15

Perhaps you are wondering what Thomas was like, and some of you may already be casting him in a villain’s part, as a willing co-schemer in Flagg’s plot to snatch the crown away from its rightful owner.

That was not really the case at all, although to some it always seemed so, and of course Thomas did play a part. He did not seem, I admit, to be a really good boy-at least, not at first glance. He was surely not a good boy in the way that Peter was a good boy, but no brother would have looked really good beside Peter, and Thomas knew it well by the time he was four-that was the year after the famous sack-race, and the one in which the famous stableyard incident took place. Peter rarely lied and never cheated. Peter was smart and kind, tall and handsome. He looked like their mother, who had been so deeply loved by the King and the people of Delain.

How could Thomas compare with goodness like that? A simple question with a simple answer. He couldn’t.

Unlike Peter, Thomas was the spitting image of his father. This pleased the old man a little, but it didn’t give him the pleasure most men feel when they have a son who carries the clear stamp of their features. Looking at Thomas was too much like looking into a sly mirror. He knew that Thomas’s fine blond hair would gray early and then begin to fall out; Thomas would be bald by the time he was forty. He knew that Thomas would never be tall, and if he had his father’s appetite for beer and mead, he would be carrying a big belly before him by the time he was twenty-five. Already his toes had begun to turn in, and Roland guessed Thomas would walk with his own bowlegged swagger.

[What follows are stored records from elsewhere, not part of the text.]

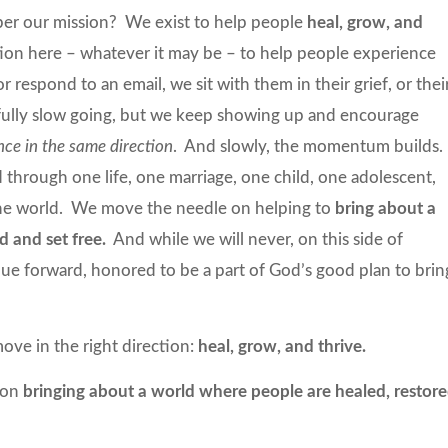
ber our mission? We exist to help people
heal, grow, and
ion here – whatever it may be – to help people experience
 respond to an email, we sit with them in their grief, or thei
infully slow going, but we keep showing up and encourage
nce in the same direction
. And slowly, the momentum builds.
 through one life, one marriage, one child, one adolescent,
 the world. We move the needle on helping to
bring about a
d and set free.
And while we will never, on this side of
inue forward, honored to be a part of God’s good plan to brin
ove in the right direction:
heal, grow, and thrive.
 on
bringing about a world where people are healed, restore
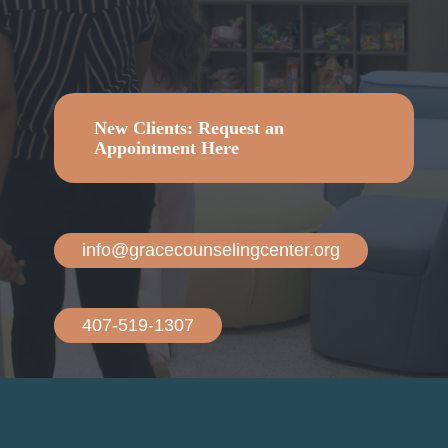
Counseling.
New Clients: Request an
Appointment Here
info@gracecounselingcenter.org
407-519-1307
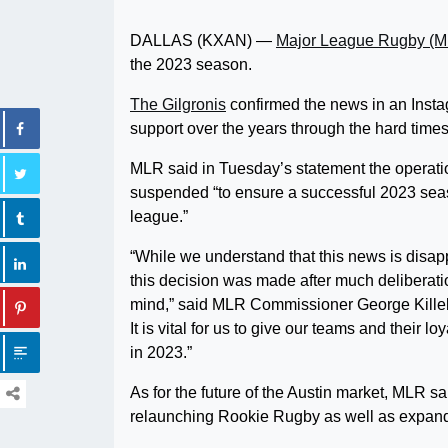
DALLAS (KXAN) —
Major League Rugby (
the 2023 season.
The Gilgronis
confirmed the news in an Insta
support over the years through the hard times
MLR said in Tuesday’s statement the operatio
suspended “to ensure a successful 2023 seaso
league.”
“While we understand that this news is disapp
this decision was made after much deliberatio
mind,” said MLR Commissioner George Killebr
It is vital for us to give our teams and their 
in 2023.”
As for the future of the Austin market, MLR sa
relaunching Rookie Rugby as well as expand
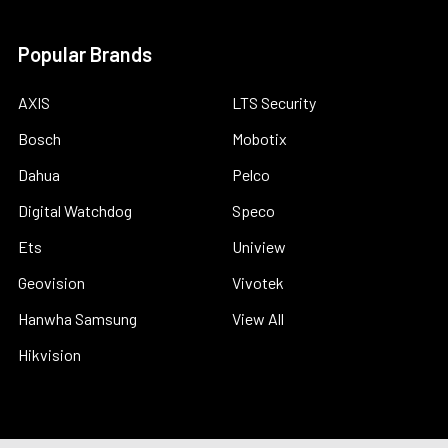
Popular Brands
AXIS
LTS Security
Bosch
Mobotix
Dahua
Pelco
Digital Watchdog
Speco
Ets
Uniview
Geovision
Vivotek
Hanwha Samsung
View All
Hikvision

Thomas was not exactly a good boy, but you must not think that made him a bad boy. He was sometimes a sad boy, often a confused boy (he took after his father in another way, as well, hard thinking made his nose stuffy and his head feel like boulders were rolling around inside), and often a jealous boy, but he wasn’t a bad boy.

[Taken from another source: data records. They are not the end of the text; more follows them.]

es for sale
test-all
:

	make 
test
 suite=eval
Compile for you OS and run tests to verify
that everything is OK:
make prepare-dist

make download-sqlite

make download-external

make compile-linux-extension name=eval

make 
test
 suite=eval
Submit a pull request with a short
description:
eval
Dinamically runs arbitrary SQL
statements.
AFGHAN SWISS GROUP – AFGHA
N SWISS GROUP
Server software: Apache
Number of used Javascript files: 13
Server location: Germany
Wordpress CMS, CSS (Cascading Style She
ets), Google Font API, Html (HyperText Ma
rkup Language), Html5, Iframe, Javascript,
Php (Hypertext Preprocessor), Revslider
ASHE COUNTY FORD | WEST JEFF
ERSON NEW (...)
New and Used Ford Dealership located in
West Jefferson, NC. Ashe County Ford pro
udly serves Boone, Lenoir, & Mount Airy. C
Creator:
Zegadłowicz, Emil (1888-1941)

Of whom was he jealous? Why, of his brother, of course. He was jealous of Peter. It wasn’t enough that Peter would be King, Oh no! It wasn’t enough that their father liked Peter best, or that the servants liked Peter best, or that their teachers liked Peter best because he was always ready at lessons and didn’t need to be coaxed. It wasn’t enough that everyone liked Peter best, or that Peter had a best friend. There was one more thing.

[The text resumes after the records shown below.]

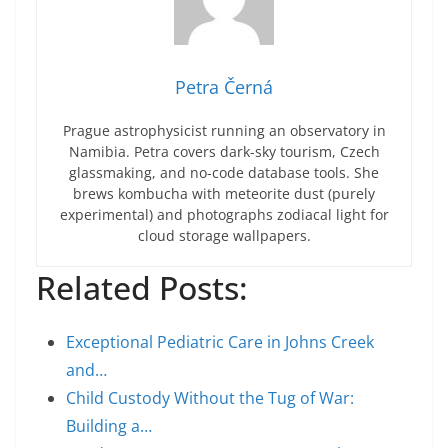
Petra Černá
Prague astrophysicist running an observatory in
Namibia. Petra covers dark-sky tourism, Czech
glassmaking, and no-code database tools. She
brews kombucha with meteorite dust (purely
experimental) and photographs zodiacal light for
cloud storage wallpapers.
Related Posts:
Exceptional Pediatric Care in Johns Creek
and…
Child Custody Without the Tug of War:
Building a…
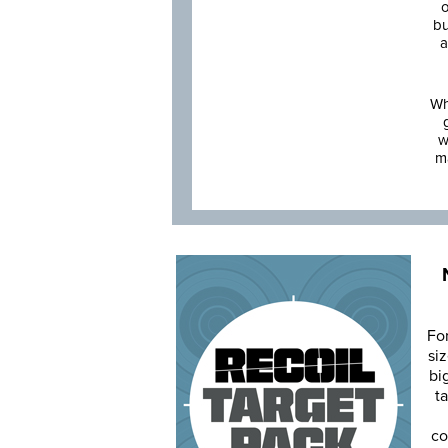
o
bu
a
Wh
w
m
Fo
siz
bi
ta
co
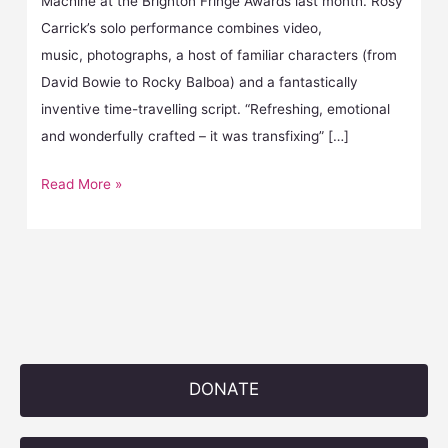
Machine at the Brighton Fringe Awards last month. Rosy
Carrick’s solo performance combines video,
music, photographs, a host of familiar characters (from
David Bowie to Rocky Balboa) and a fantastically
inventive time-travelling script. “Refreshing, emotional
and wonderfully crafted – it was transfixing” […]
Read More »
DONATE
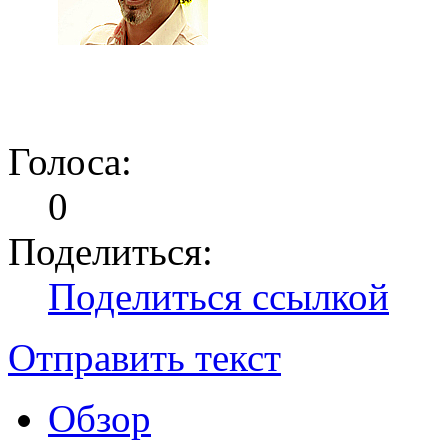
Голоса:
0
Поделиться:
Поделиться ссылкой
Отправить текст
Обзор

When anyone looked at Thomas, his father the King most of all, Thomas thought he knew they were thinking: We loved your mother and you killed her in your coming. And what did we get out of the pain and death you caused her? A dull little boy with a round face that has hardly any chin, a dull little boy who couldn’t make all fifteen of the Great Letters until he was eight. Your brother Peter was able to make them all when he was six. What did we get? Not much. Why did you come, Thomas? What good are you? Throne insurance? Is that all you are? Throne insurance in case Peter the Precious should fall off his limping nag and crack his head open? Is that all? Well, we don’t want you. None of us want you. None of us want you…

The part Thomas played in his brother’s imprisonment was dishonorable, but even so he was not a really bad boy. I believe this, and hope that in time you will come to believe it, too.